> **What you need to do**
Collect all lines containing the word "versions" from the data.

▼▼▼

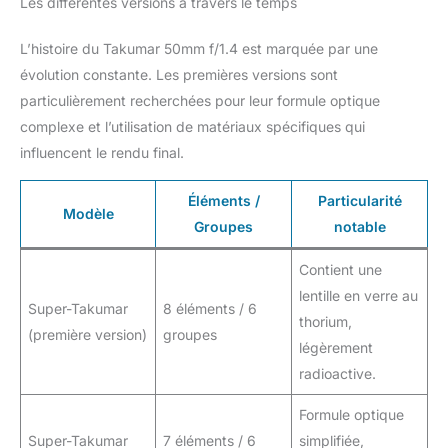
Les différentes versions à travers le temps
L’histoire du Takumar 50mm f/1.4 est marquée par une
évolution constante. Les premières versions sont
particulièrement recherchées pour leur formule optique
complexe et l’utilisation de matériaux spécifiques qui
influencent le rendu final.
Éléments /
Particularité
Modèle
Groupes
notable
Contient une
lentille en verre au
Super-Takumar
8 éléments / 6
thorium,
(première version)
groupes
légèrement
radioactive.
Formule optique
Super-Takumar
7 éléments / 6
simplifiée,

▲▲▲

> **Finished exercise**
Les différentes versions à travers le temps
évolution constante. Les premières versions sont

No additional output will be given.